The 1:4 Fe:cit solution had a predominant abundance of bi and trinuclear complexes. Interestingly, peaks at m/z 436, 628, and 820 were detected, representing the mononuclear iron dicitrate species [Fe(H2cit)2], [H4cit][Fe(H2cit)2], and [H4cit]2[Fe(H2cit)2], respectively, these last two associated with free citric acid. This mononuclear dicitrate complex has been characterized in its solid state as [Fe(cit)2]5− and [Fe(Hcit)(cit)]4− crystallized from solution at pH >7 and pH 6, respectively (18).
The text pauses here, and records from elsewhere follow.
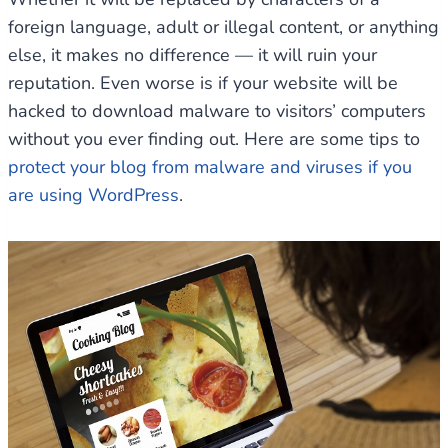
foreign language, adult or illegal content, or anything
else, it makes no difference — it will ruin your
reputation. Even worse is if your website will be
hacked to download malware to visitors’ computers
without you ever finding out. Here are some tips to
protect your blog from malware and viruses if you
are using WordPress
.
At more acidic pH, in solution, this species should be [Fe(Hcit)2]3−, [Fe(H2cit)(Hcit)]2−, or [Fe(H2cit)2], and for the remaining of the text we refer to the mononuclear iron dicitrate species with the general formula [Fe(cit)2H4-x](1+x)−.

The 1:10 Fe:cit preparation, which in vitro exerts the strongest PTP inhibitory activity, contained mononuclear dicitrate complexes in greater relative abundance compared with binuclear or trinuclear species (Fig. 3). Most interestingly is the absence of mononuclear dicitrate species in the 1:1 Fe:cit preparation, which in vitro has no PTP inhibitory activity, strongly suggests that mononuclear dicitrate complexes could represent the active PTP inhibitory species.

Mechanism of PTP Inhibition

The importance of iron as a biologically active transition metal stems from its ability to engage in one-electron oxidation-reduction reactions. However, this same property is responsible for its toxic effects, where free reactive ions can catalyze the formation of ROS via Habber Weiss and Fenton chemistry (1) O2˙̄ + Fe3+ ⇆ Fe2+ + O2; (2) 2 O2˙̄ + 2H+ → H2O2 + O2; (3) Fe2+ + H2O2 → Fe3+ + OH· + OH (28). ROS play an important role in the regulation of PTP activity. Oxidation of the conserved catalytic cysteine residue in the PTP domain impairs enzymatic activity (4). We hypothesized that the Fe-cit PTP inhibition could result from PTP oxidation mediated by ROS. Incubation of Mϕ protein lysates with 1:10 Fe:cit solution in the presence or absence of superoxide dismutase (SOD), catalase (CAT), SOD+CAT or DTT, did not rescue PTP activity (Fig. 4A), suggesting that generation of ROS is likely not the mechanism of Fe-cit PTP inhibition. Increased PTP activity observed upon treatment with 5 mm DTT could result from total reduction of the PTPs catalytic Cys after protein lysis.

FIGURE 4.

FIGURE 4.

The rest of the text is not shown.